LIFEPATH has sought to show that the healthy ageing already experienced by people with a high socioeconomic status can also be enjoyed by society as a whole. To do that, project partners have been examining the processes and mechanisms driving healthy ageing over the course of a person’s life. The project results are reported on CORDIS which is part of the EC's strategy for the dissemination and exploitation of research results.(CORDIS)

Lifepath is a research consortium funded by the European Commission under Horizon 2020 coordinated by Imperial College. After 4 years of work and more than 50 articles published in major scientific journals, we can summarize the results of the project in 7 key messages.
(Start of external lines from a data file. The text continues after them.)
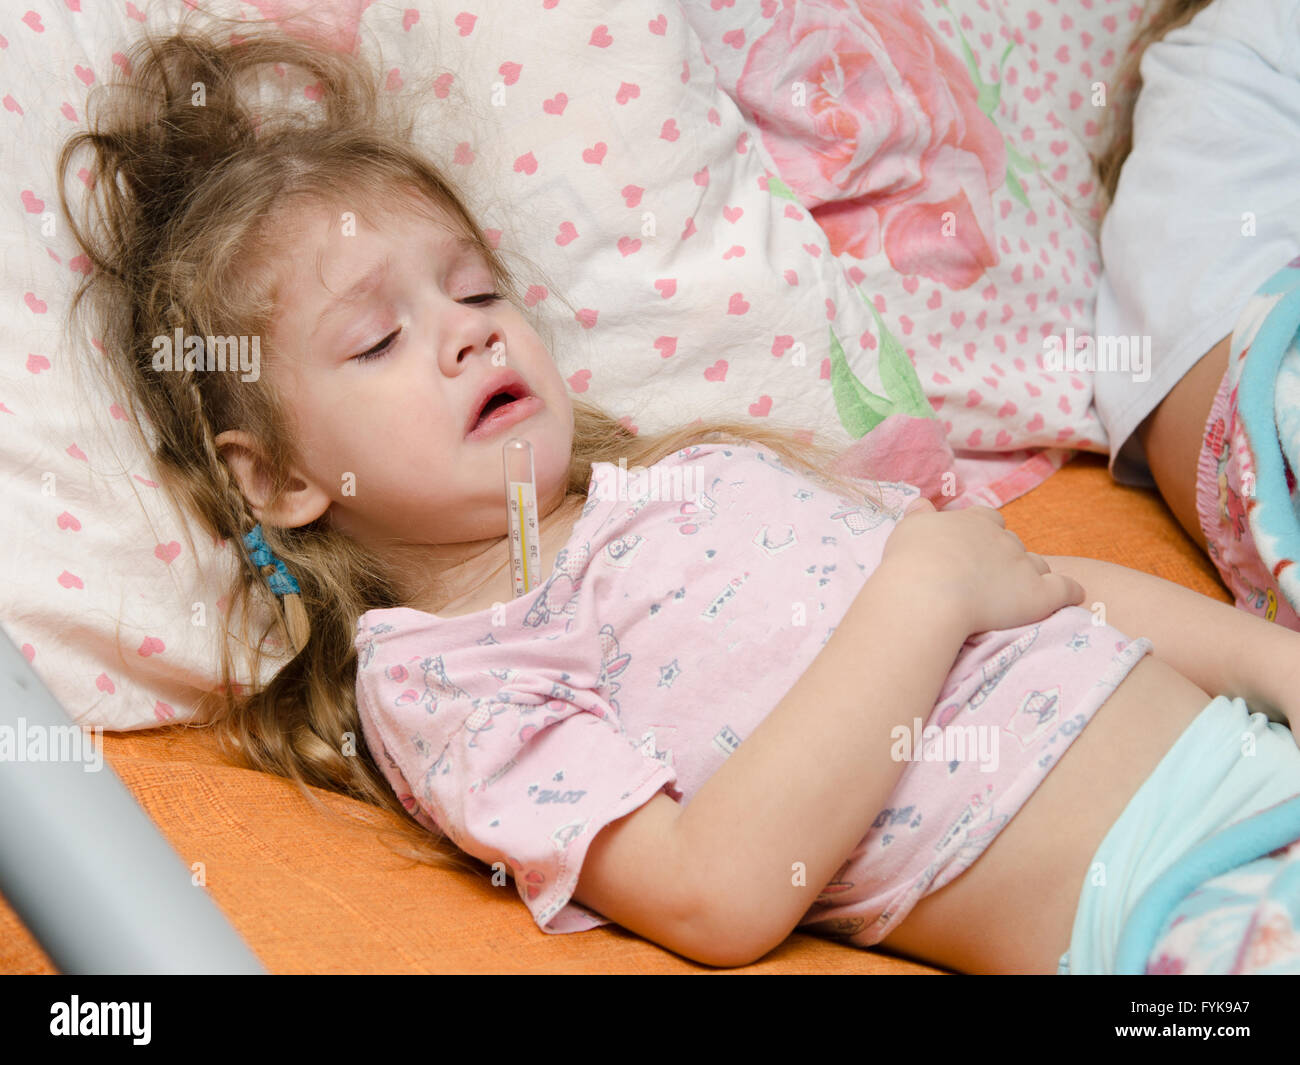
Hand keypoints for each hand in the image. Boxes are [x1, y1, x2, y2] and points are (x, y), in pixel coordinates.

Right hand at [879, 497, 1085, 635]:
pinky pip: (1066, 589)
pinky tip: (1072, 598)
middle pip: (1012, 543)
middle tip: (986, 579)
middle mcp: (1002, 538)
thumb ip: (919, 515)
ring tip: (1016, 594)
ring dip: (1031, 575)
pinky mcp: (1039, 594)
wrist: (928, 594)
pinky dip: (1070, 592)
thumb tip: (922, 503)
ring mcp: (1023, 564)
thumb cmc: (913, 561)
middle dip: (1005, 557)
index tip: (973, 548)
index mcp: (973, 521)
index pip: (987, 518)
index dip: (983, 533)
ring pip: (1037, 565)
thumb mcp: (908, 529)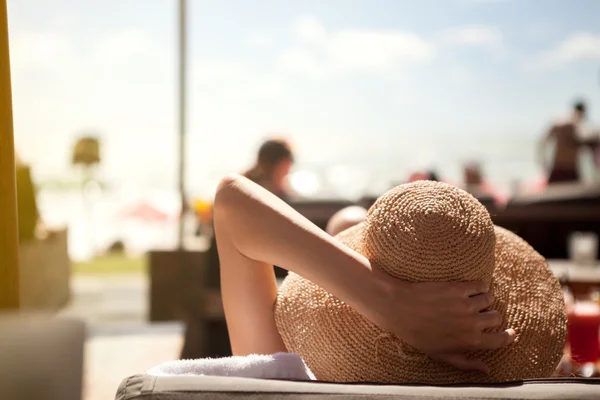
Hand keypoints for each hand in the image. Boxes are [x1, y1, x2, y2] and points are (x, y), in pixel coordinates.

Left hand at [367, 271, 515, 373]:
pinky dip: (479, 286)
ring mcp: (466, 304)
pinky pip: (481, 284)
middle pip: (496, 317)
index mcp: (470, 342)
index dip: (508, 336)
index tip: (510, 332)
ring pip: (490, 299)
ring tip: (473, 300)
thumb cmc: (417, 334)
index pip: (501, 340)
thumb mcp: (441, 355)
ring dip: (484, 299)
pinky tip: (470, 288)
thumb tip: (487, 370)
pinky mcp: (458, 288)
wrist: (399, 308)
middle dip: (491, 316)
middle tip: (479, 314)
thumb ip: (466, 363)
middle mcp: (472, 323)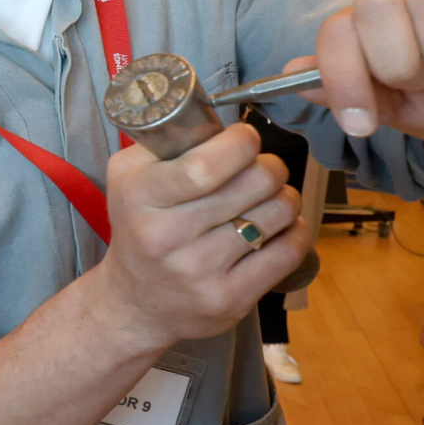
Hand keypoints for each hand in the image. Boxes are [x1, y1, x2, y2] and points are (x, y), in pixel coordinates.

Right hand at [89, 124, 310, 347]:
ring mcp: (199, 273)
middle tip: (264, 169)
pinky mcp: (230, 300)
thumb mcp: (129, 176)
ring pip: (276, 214)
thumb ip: (167, 142)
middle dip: (271, 167)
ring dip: (284, 198)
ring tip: (270, 199)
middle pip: (253, 184)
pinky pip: (288, 251)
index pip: (205, 166)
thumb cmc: (140, 227)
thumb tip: (222, 120)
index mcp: (139, 198)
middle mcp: (166, 238)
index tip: (245, 139)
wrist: (137, 304)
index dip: (240, 144)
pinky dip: (294, 231)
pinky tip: (279, 227)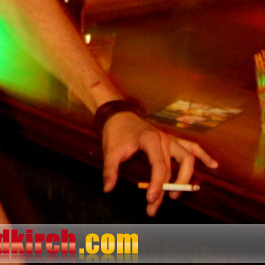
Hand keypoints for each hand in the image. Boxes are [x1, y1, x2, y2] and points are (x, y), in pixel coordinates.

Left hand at [101, 112, 217, 216]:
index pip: (160, 166)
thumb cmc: (115, 132)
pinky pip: (192, 147)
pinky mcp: (172, 140)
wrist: (118, 115)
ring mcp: (170, 139)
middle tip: (154, 205)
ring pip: (187, 159)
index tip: (151, 199)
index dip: (157, 185)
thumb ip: (110, 170)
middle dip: (166, 189)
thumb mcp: (110, 151)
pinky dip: (204, 155)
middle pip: (172, 168)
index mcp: (150, 140)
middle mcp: (164, 139)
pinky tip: (213, 165)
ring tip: (176, 196)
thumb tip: (107, 189)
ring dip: (185, 178)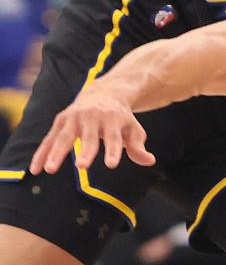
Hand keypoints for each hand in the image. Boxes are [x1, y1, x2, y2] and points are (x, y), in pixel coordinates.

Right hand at [29, 88, 154, 174]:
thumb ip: (138, 147)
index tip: (111, 164)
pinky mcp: (60, 121)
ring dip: (56, 153)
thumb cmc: (121, 119)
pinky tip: (35, 169)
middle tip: (81, 166)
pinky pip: (49, 139)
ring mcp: (73, 118)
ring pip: (63, 137)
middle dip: (85, 151)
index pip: (113, 138)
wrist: (103, 94)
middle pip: (87, 137)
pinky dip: (42, 153)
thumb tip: (149, 160)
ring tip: (50, 170)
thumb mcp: (133, 130)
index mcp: (112, 119)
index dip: (113, 151)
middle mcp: (91, 117)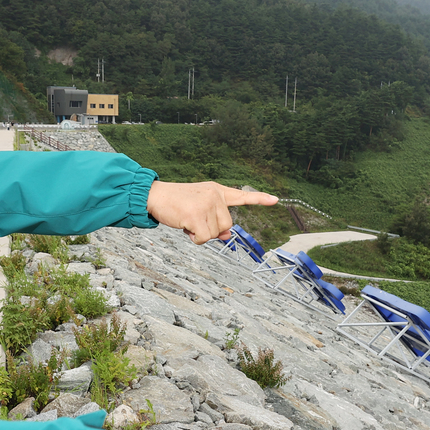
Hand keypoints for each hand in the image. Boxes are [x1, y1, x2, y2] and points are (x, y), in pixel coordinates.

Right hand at [145, 181, 278, 243]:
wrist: (154, 195)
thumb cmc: (176, 204)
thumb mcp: (198, 209)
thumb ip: (215, 221)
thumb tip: (226, 235)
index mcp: (217, 191)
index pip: (241, 196)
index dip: (259, 199)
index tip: (275, 200)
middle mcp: (215, 195)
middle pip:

The role of socioeconomic status
The project team has now concluded that one’s socioeconomic position is an independent risk factor for premature mortality and physical functioning. Its importance, they claim, can be likened to that of common risk factors such as smoking, high alcohol consumption, poor nutrition and physical inactivity. According to their findings, smoking is responsible for the most years of life lost (4.8) followed by physical inactivity, which steals 2.4 years from a person’s life. A disadvantaged socioeconomic position follows closely behind, depriving people of 2.1 years of life, whereas high alcohol use takes away just half a year.

The researchers showed that low socioeconomic standing can lead to chronic psychosocial stress that can have long-term effects on a person’s body and health. What’s more, they found that poor health trajectories linked to disadvantaged circumstances start in early life and are well established by age three.

“Our epidemiological and biological data show that socio-economic disadvantage, expressed by income, education, housing or job position, accumulates from the very beginning of life due to several different kinds of exposures and circumstances, including psychosocial stress,” explained Michelle Kelly-Irving of project partner Inserm, Toulouse, in a press release posted on the project website. “The evidence from our project shows that this chronic stress may induce systemic inflammation in our bodies that leads to biological age acceleration, premature diseases and mortality in the most disadvantaged. Literally, poverty gets under the skin.” These findings highlight the importance of early intervention in order to promote healthy ageing.

LIFEPATH (Lifecourse biological pathways underlying social differences in healthy ageing) concludes at the end of April. Presented at the project’s final meeting in Geneva, results have the potential to provide insight to policymakers on the development of health, economic and social policies.